Pasados sólo 10 minutos de las 22 el público, impaciente, empezó a batir palmas. El sonido de las manos chocando parecía ser el grito de guerra de los bailarines del Ballet Folclórico Nacional, que pocos minutos después ya estaban desfilando por el escenario del Teatro San Martín.

Un impecable grupo de mujeres en vestidos blancos y con grandes pañuelos apareció en el escenario y empezó a moverse al ritmo de "Amanecer salteño", pieza que introdujo al cuerpo de bailarines. A las damas les siguieron los gauchos, que con paso firme marcaron el ritmo con sus botas y fustas y se abrieron camino entre los aplausos del público que se emocionó sólo con verlos.

La música de Maranessi, D?Agostino y Attadía fue ambientando la coreografía. Las emociones se desprendían del tablado y se desparramaban entre el público. El espectáculo no sólo transitó por distintas danzas nativas del país; también recorrió su historia y su espíritu por medio de sonidos, luces, colores e interpretaciones, que crearon un ambiente impecable y completo. El espectáculo logró arrastrar hasta al más distraído hacia las distintas tradiciones argentinas.

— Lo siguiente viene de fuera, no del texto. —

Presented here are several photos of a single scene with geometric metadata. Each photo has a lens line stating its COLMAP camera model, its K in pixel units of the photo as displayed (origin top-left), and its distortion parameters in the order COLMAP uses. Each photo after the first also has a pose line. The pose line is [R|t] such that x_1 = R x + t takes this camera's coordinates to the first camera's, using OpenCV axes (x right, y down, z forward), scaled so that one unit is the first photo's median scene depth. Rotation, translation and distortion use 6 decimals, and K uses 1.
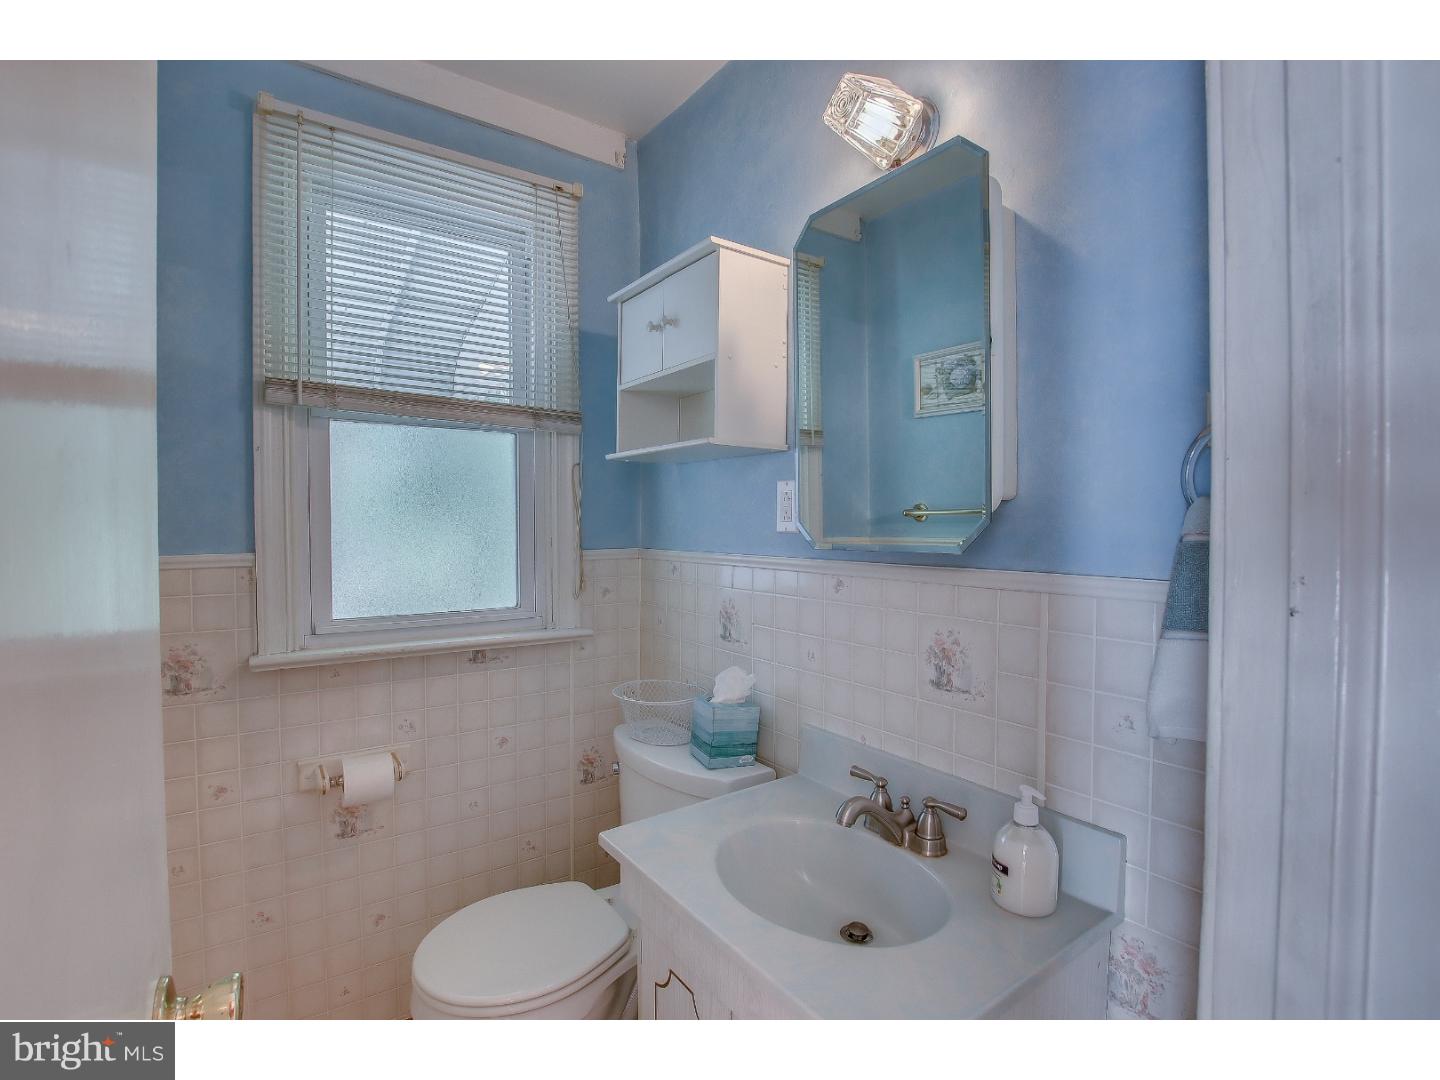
lens RADIAL K [[690.1, 0, 731.2], [0, 690.1, 541.9], [0, 0, 1]] dist [-0.033594, 0.004204]
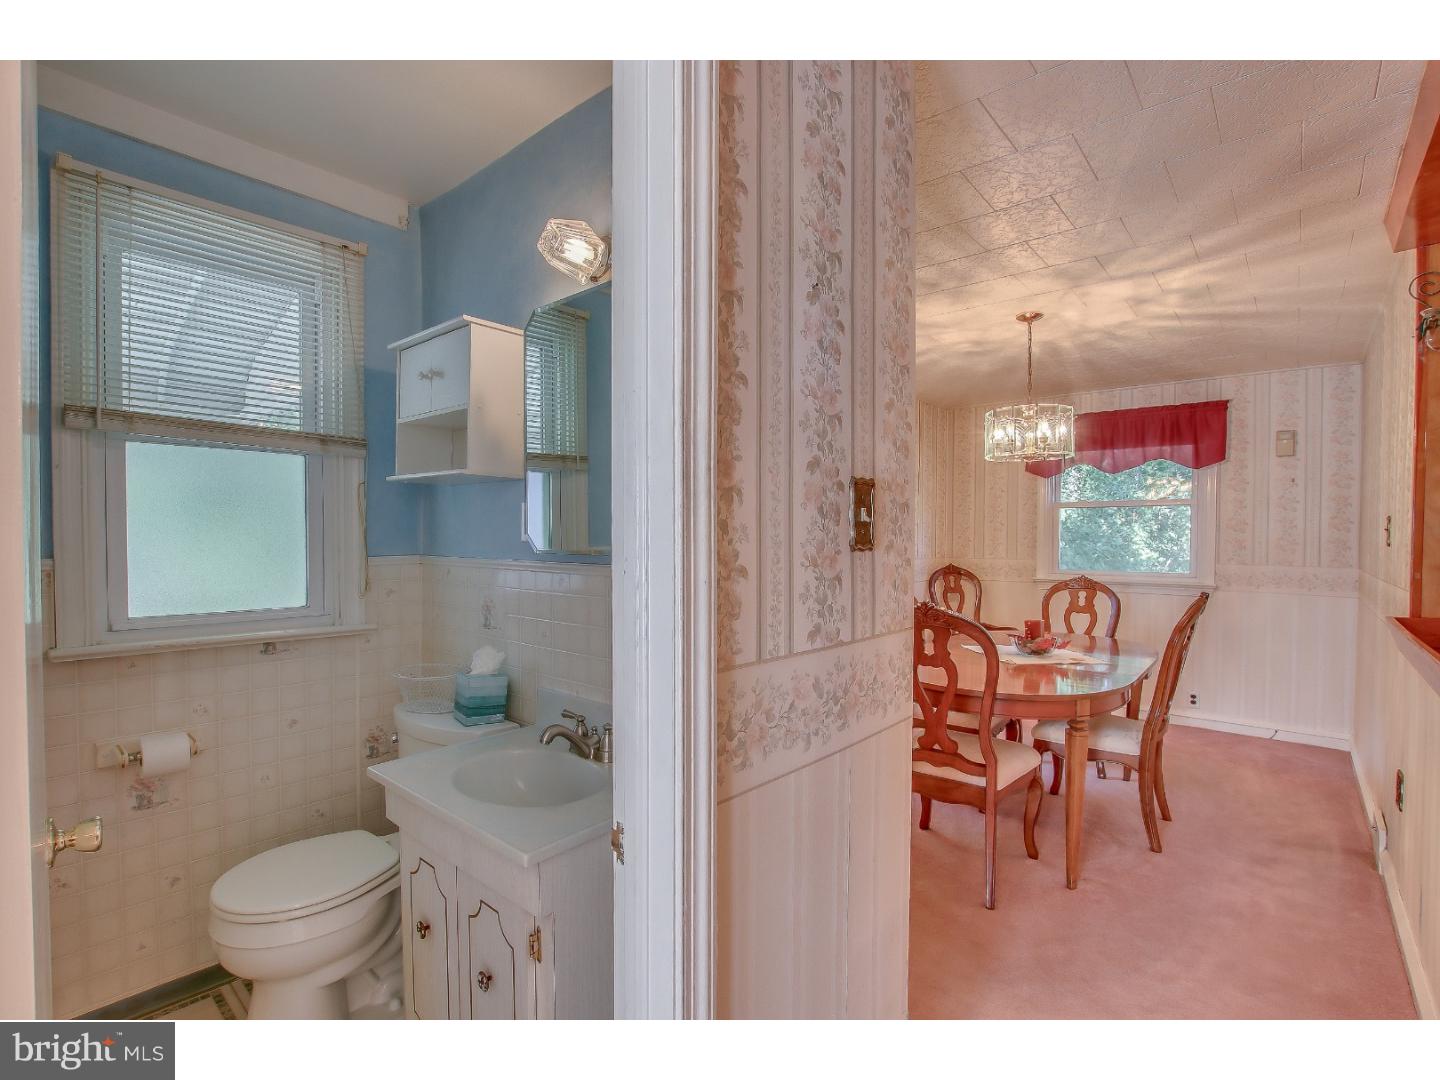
lens RADIAL K [[690.1, 0, 705.9], [0, 690.1, 552.9], [0, 0, 1]] dist [-0.033594, 0.004204]
pose [[0.977446, -0.000823, 0.211184, 0.120086], [0.000886, 1.000000, -0.000204, 0.007153], [-0.211184, 0.000386, 0.977446, -0.306689]]
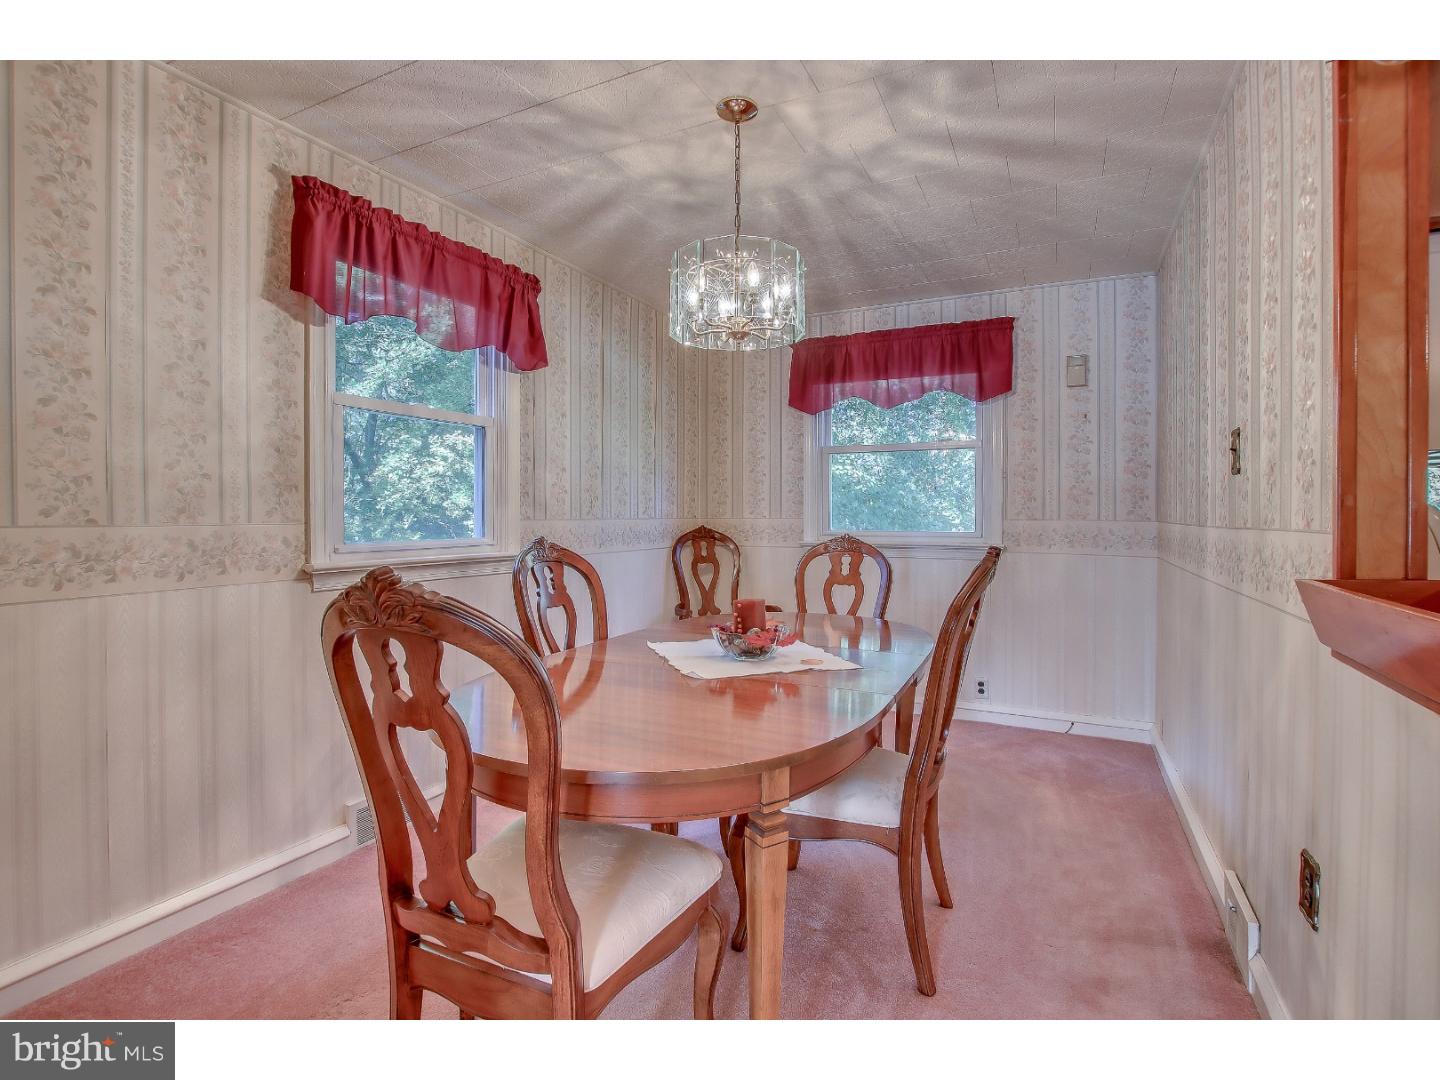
lens RADIAL K [[690.1, 0, 714.1], [0, 690.1, 521.6], [0, 0, 1]] dist [-0.033594, 0.004204]
pose [[0.893319, -0.003942, 0.449406, 0.931206], [0.010208, 0.999882, -0.011520, 0.082967], [-0.449308, 0.014879, 0.893253, 0.420895]]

"Chacarera de la luna", con letra y música de Atahualpa Yupanqui, fue interpretada por una pareja que jugó tanto con la danza como con el teatro, y sirvió de introducción para la tercera pieza de la noche: "Misa criolla". La popular obra de Ariel Ramírez fue interpretado con un amplio despliegue de bailarines y colores, que representaron la Pasión de Cristo de una manera tan completa que combinó perfectamente la tradición cristiana con el ritmo criollo que supo imprimirle el talento de Ramírez.

Otra escenografía

Pasadas las 23 volvió a abrirse el telón, y en esta ocasión los propios bailarines aportaron la escenografía. Uno representó un cardón, varios escondidos detrás de sus sombreros y ponchos parecían ser montañas. Mientras el público apreciaba la particular escena apareció por detrás de la platea una joven pastora. La situación no sólo fue una buena excusa para bailar un carnavalito, sino que también representó la leyenda del Cardón de Amaicha del Valle. De este modo, el baile tradicional jujeño terminó recreando una historia de amor entre la pastora y el cardón; a la vez que los bailarines plegaron y desplegaron hilos exhibiendo las complejas figuras de la danza norteña en "El sueño de la pastora".

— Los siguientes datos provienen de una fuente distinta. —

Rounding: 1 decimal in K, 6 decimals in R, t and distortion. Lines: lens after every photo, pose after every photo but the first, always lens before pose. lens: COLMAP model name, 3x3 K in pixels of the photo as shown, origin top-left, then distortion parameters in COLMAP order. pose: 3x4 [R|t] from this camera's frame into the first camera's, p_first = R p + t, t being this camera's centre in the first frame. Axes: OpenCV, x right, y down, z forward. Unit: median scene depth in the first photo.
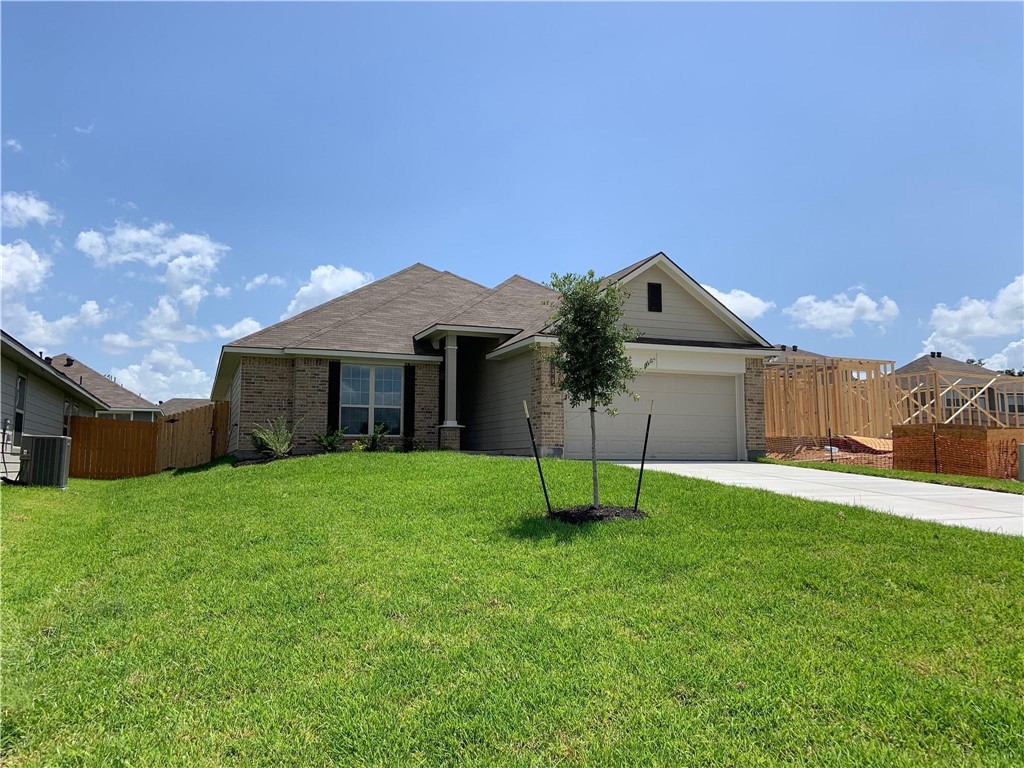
lens RADIAL K [[776.8, 0, 514.1], [0, 776.8, 352.5], [0, 0, 1]] dist [0.095547, -0.094307]
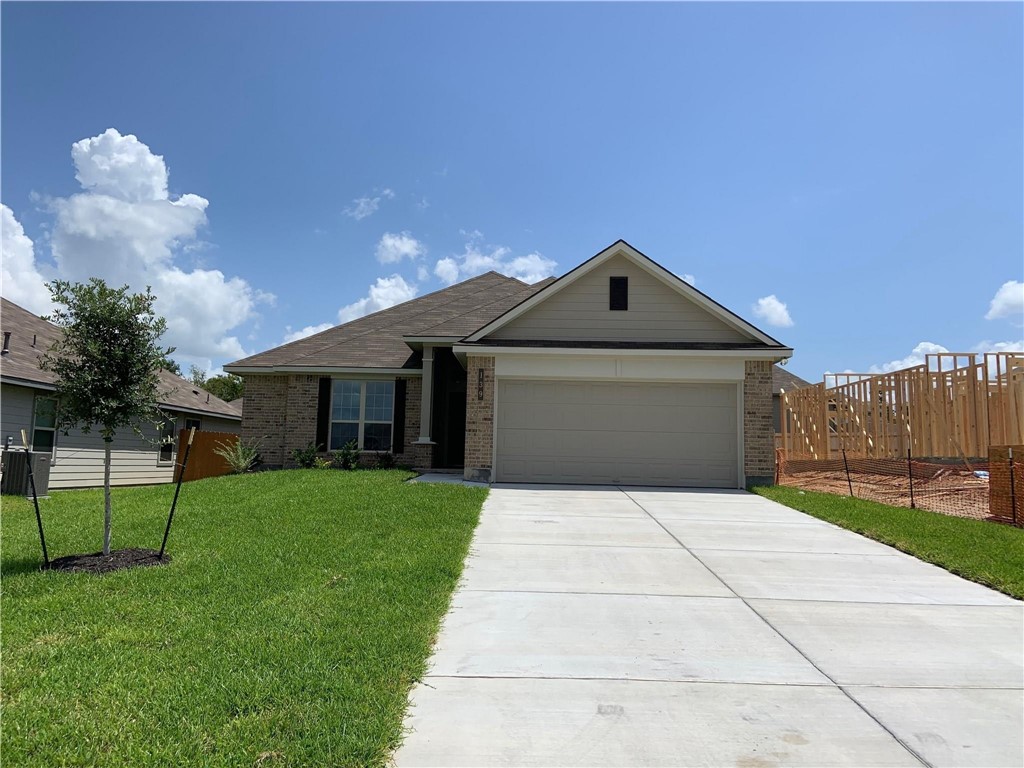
lens RADIAL K [[776.8, 0, 525.0], [0, 776.8, 352.7], [0, 0, 1]] dist [0.095547, -0.094307]
pose [[0.918063, -0.036641, -0.394738, 0.410444], [0.034160, 0.999328, -0.013314, 0.001765], [0.394960, -0.001262, 0.918697, 0.174518]]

"La cita", penúltima pieza de la noche, representó dos danzas tradicionales argentinas. La "Zamba del pañuelo" del Cuchi Leguizamón y "La tristecita" de Ariel Ramírez fueron interpretadas por una pareja que buceó en lo más sensual y seductor de las danzas folclóricas.

Antes de llegar a la última pieza de la velada se hizo un pequeño corte, durante el que se explicó que el ballet está festejando el 20º aniversario de su creación y que está homenajeando a dos de sus más importantes coreógrafos: Santiago Ayala y Norma Viola, autores de buena parte de los cuadros de la noche.

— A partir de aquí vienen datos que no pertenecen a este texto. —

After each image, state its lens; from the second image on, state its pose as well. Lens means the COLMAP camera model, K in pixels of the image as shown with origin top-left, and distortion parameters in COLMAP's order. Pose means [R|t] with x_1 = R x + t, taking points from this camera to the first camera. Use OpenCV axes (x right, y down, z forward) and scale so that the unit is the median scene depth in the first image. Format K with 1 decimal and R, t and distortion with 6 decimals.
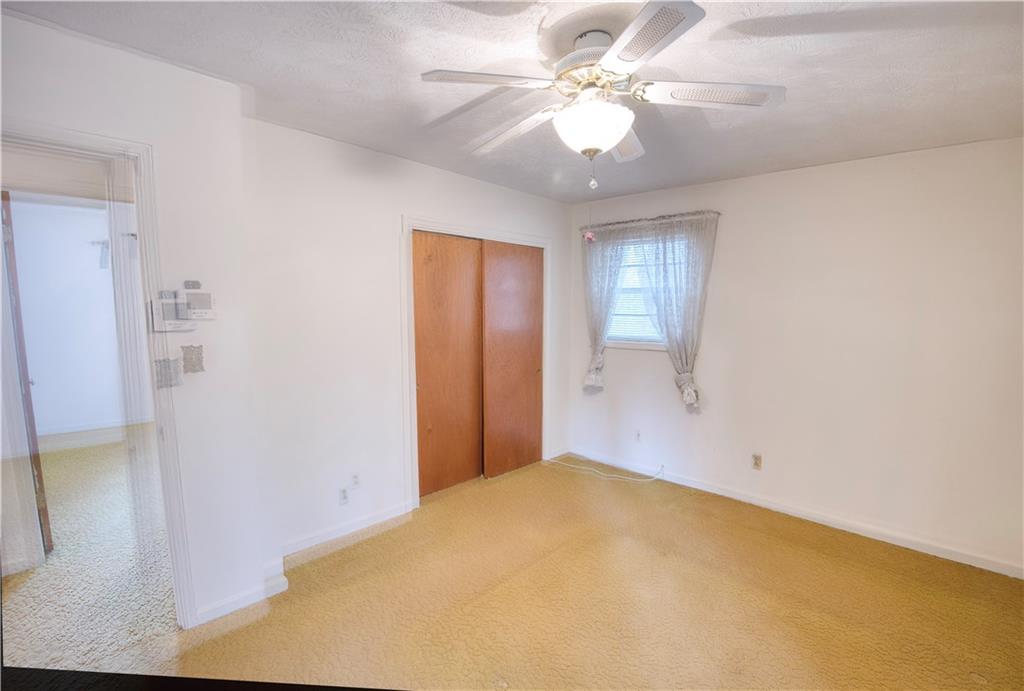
lens RADIAL K [[492.0, 0, 511.1], [0, 492.0, 369.3], [0, 0, 1]] dist [-0.001183, -0.000332]
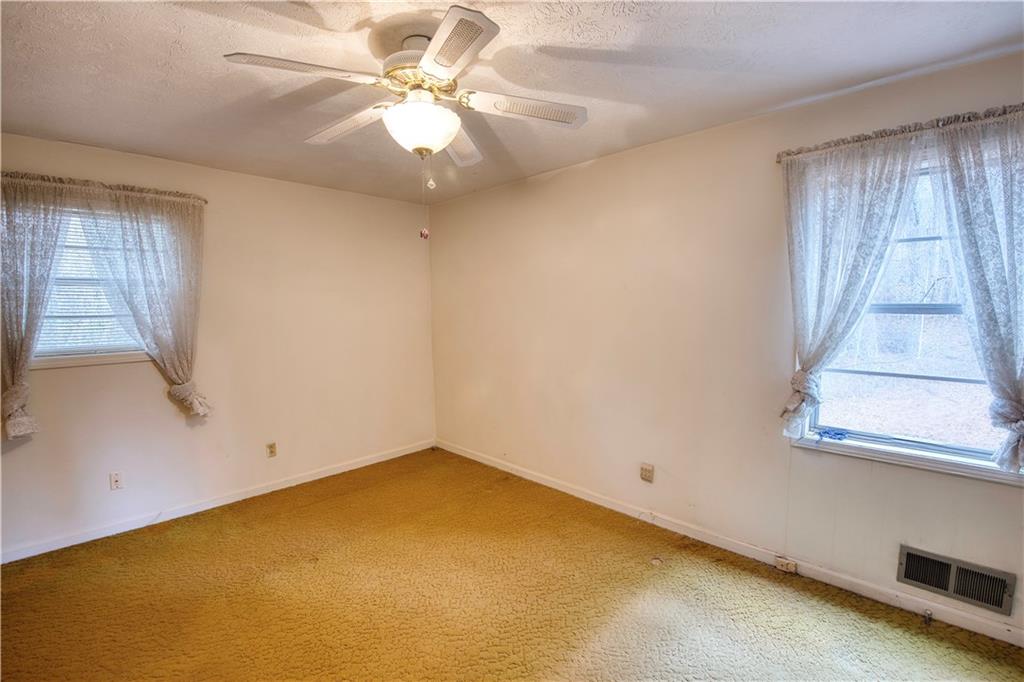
lens RADIAL K [[461.6, 0, 512.0], [0, 461.6, 341.0], [0, 0, 1]] dist [-0.023268, -0.000054]
pose [[0.004440, -0.098117, 0.995165, -0.423264], [0.141704, 0.985194, 0.096502, -0.057912], [-0.989899, 0.140591, 0.018278, 0.431815]]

Después de los agradecimientos, y de los correspondientes aplausos del público, se pasó al final del espectáculo. El malambo, baile nacional, fue interpretado por todos los bailarines. Con un gran despliegue de zapateos, revoleos y un producido vestuario ellos fueron cerrando la noche.

Un pericón aportó el broche de oro y terminó de motivar al público, que decidió despedirse del ballet de pie y con un eufórico aplauso. Pero ya no eran las ansias del principio las que motivaban las palmas, sino un sincero orgullo por esta impecable producción nacional.